Despite everything, the G-men still weren’t totally convinced that “Erin Williams” and “James J. Bulger Jr.” weren’t the same person. They are, after all, law-enforcement professionals.

“A protective sweep of the residence was conducted to ensure no one else was present.”

See, the feds were also looking for a woman. They had it on good authority — from a TV show called “America’s Most Wanted” — that Whitey had been traveling with a much younger bottle-blonde moll named Catherine Greig.

And the feds had learned, from their discreet surveillance, that a much younger woman lived with “Erin Williams.”

Oh sure, the old codger claimed the woman was his daughter, but you know the FBI. They leave no stone unturned, except the one the person of interest is hiding under. Does the name Ray Epps ring a bell?

Finding no one else in the house after the protective sweep, the feds roared off in their surveillance van at a high rate of speed just in case Catherine Greig hadn’t already lammed.

“On 12/20/2004, (the daughter) was contacted at her place of employment, Shoney’s Restaurant in Natchez MS.”

Did the G-men all order Big Boys? Those double burgers were always my favorite at Shoney’s.

After positively identifying the waitress as “a black female,” and thus most likely not Catherine Greig, she “was shown a copy of the wanted flyers depicting both subjects.”

Guess what. She had no idea who Whitey and Catherine were.

And, er, that’s about it. But this wasn’t the first “sighting” of Whitey in Mississippi in 2004. Four months earlier, on the Gulf Coast, in Bay St. Louis, the FBI reported that “another Inspector … saw an individual that looks like Bulger walking a long-haired Golden Labrador retriever on the Beach in the old town area.”

Whitey at the time was 75 years old. He had previously owned miniature black French poodles.

Really, how likely was it that he would suddenly decide to switch to a much larger breed, especially when he was on the run?

But this was how desperate the FBI had become, after futilely tracking their former paymaster for a decade.

They had given a wily fugitive with $50 million cash an 18-month head start before they even began seriously looking for him. They dragged their wingtips, for obvious reasons.

If they’d lugged him before the trail grew frigid, he might have started talking … about how he had six of the agents in Boston on his payroll. About how two of them had been directly involved in organized-crime hits in at least three different states.

And I’m just hitting the tip of the corruption iceberg here.

Anyway, after Whitey became a fugitive, the FBI gave him a good leaving alone.
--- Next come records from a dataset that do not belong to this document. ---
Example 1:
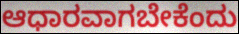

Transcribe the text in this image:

ಆಧಾರವಾಗಬೇಕೆಂದು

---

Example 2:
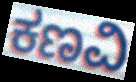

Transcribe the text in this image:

ಕಣವಿ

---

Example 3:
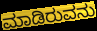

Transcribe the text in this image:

ಮಾಡಿರುವನು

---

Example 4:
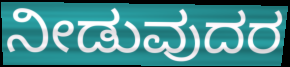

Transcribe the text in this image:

ನೀಡುವುದರ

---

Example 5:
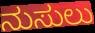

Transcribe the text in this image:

ನುಸುಲು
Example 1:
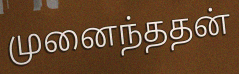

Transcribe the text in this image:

முனைந்ததன்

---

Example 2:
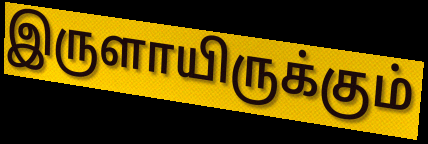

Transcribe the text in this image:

இருளாயிருக்கும்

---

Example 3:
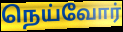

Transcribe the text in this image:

நெய்வோர்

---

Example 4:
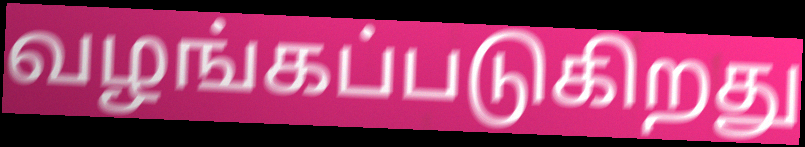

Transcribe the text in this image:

வழங்கப்படுகிறது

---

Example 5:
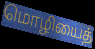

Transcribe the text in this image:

மொழியைத்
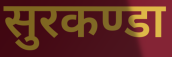
सुरकण्डा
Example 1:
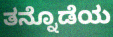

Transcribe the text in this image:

ತನ್ನೊಡೆಯ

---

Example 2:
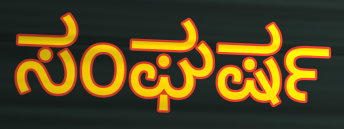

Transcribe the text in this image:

ಸಂಘರ್ಷ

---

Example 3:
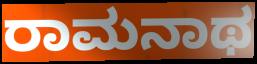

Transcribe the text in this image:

ರಾಮನಾಥ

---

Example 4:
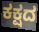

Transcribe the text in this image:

ಕಕ್ಷದ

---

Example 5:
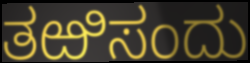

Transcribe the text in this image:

ತಱಿಸಂದು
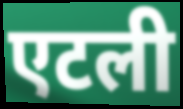
एटली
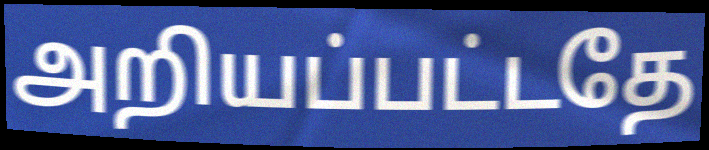
அறியப்பட்டதே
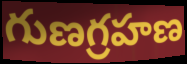
గుణగ్రహణ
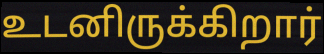
உடனிருக்கிறார்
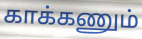
காக்கணும்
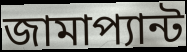
জামাপ্যান্ট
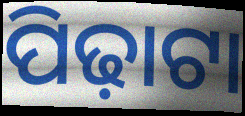
ପିଢ଼ାଟା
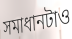
সমাধানটাও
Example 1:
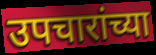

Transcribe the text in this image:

उपचारांच्या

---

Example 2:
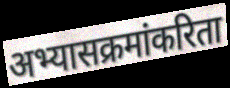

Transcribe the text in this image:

अभ्यासक्रमांकरिता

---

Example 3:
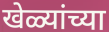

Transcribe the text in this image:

खेळ्यांच्या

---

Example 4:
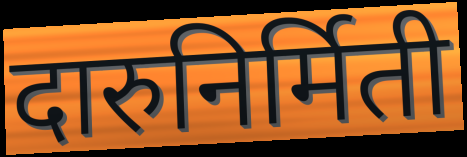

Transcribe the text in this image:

दारुनिर्मिती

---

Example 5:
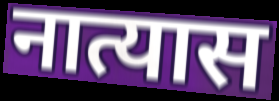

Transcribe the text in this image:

नात्यास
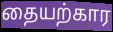
தையற்கார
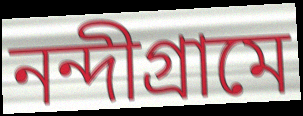
নন্দীগ্রামে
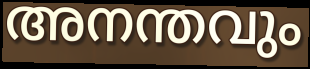
അനന്തവും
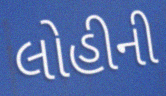
લોહીની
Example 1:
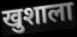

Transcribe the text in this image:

खुशाला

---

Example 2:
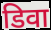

For more than a year no feds even bothered to ask his ex-girlfriend what alias he was using – Thomas F. Baxter.

If they had, Whitey would have been grabbed in 1995, because he was stopped for speeding twice that year while using that fake Baxter driver’s license.

Ten years later, the feds were spinning their wheels, running down one dead-end lead after another. This was one of them.

The FBI has promised us the entire Bulger file … someday. So perhaps six months or a year from now, we can tell you about the feds’ next dragnet after Natchez.